◆ Prompt
Where a record contains a picture, omit the picture and repeat the rest exactly.
---
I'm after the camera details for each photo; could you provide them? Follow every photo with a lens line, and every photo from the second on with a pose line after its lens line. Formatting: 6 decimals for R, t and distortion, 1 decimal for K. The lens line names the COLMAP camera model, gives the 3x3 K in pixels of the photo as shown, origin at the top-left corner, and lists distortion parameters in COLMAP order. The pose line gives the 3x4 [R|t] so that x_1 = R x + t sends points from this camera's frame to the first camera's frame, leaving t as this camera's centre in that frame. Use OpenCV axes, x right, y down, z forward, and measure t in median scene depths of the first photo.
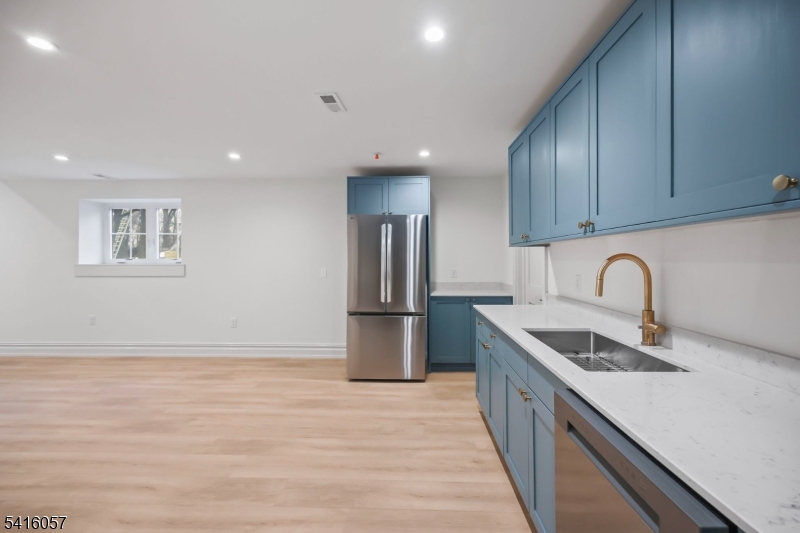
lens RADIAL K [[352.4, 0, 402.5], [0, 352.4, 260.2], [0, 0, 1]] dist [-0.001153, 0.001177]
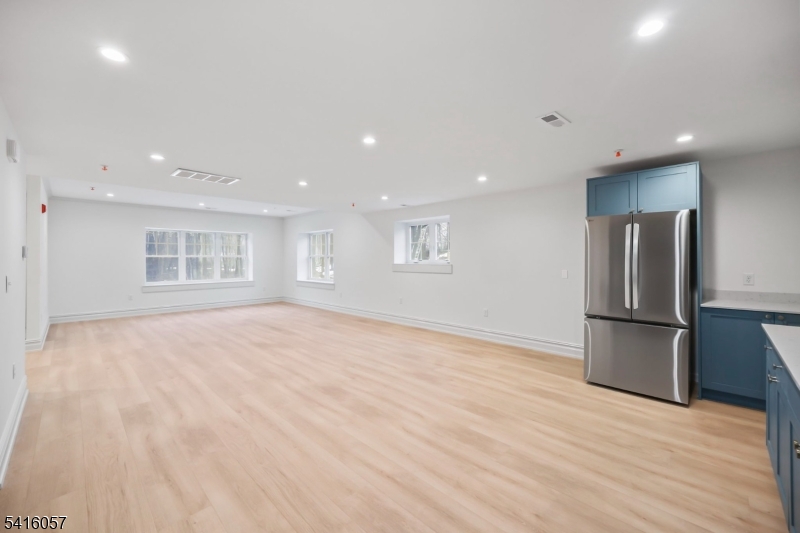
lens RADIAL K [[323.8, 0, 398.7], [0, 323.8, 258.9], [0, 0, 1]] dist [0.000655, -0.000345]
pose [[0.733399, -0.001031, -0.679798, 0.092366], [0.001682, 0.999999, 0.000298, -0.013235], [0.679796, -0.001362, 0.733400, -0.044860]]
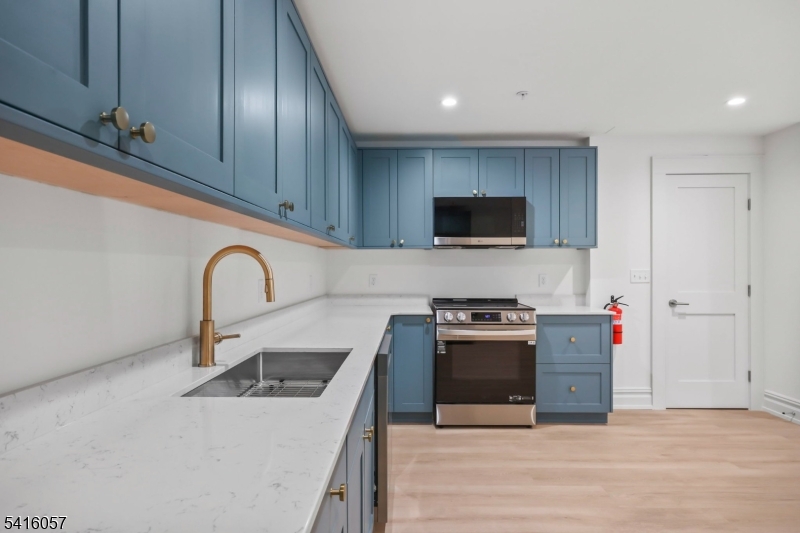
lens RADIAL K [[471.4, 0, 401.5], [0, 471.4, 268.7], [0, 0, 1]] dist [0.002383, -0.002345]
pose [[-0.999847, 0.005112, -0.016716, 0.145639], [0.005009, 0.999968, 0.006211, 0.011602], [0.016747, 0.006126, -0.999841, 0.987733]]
---
◆ Response
I'm after the camera details for each photo; could you provide them? Follow every photo with a lens line, and every photo from the second on with a pose line after its lens line. Formatting: 6 decimals for R, t and distortion, 1 decimal for K. The lens line names the COLMAP camera model, gives the 3x3 K in pixels of the photo as shown, origin at the top-left corner, and lists distortion parameters in COLMAP order. The pose line gives the 3x4 [R|t] so that x_1 = R x + t sends points from this camera's frame to the first camera's frame, leaving t as this camera's centre in that frame. Use OpenCV axes, x right, y down, z forward, and measure t in median scene depths of the first photo.
lens RADIAL K [[352.4, 0, 402.5], [0, 352.4, 260.2], [0, 0, 1]] dist [-0.001153, 0.001177]
lens RADIAL K [[323.8, 0, 398.7], [0, 323.8, 258.9], [0, 0, 1]] dist [0.000655, -0.000345]
pose [[0.733399, -0.001031, -0.679798, 0.092366], [0.001682, 0.999999, 0.000298, -0.013235], [0.679796, -0.001362, 0.733400, -0.044860]]
lens RADIAL K [[471.4, 0, 401.5], [0, 471.4, 268.7], [0, 0, 1]] dist [0.002383, -0.002345]
pose [[-0.999847, 0.005112, -0.016716, 0.145639], [0.005009, 0.999968, 0.006211, 0.011602], [0.016747, 0.006126, -0.999841, 0.987733]]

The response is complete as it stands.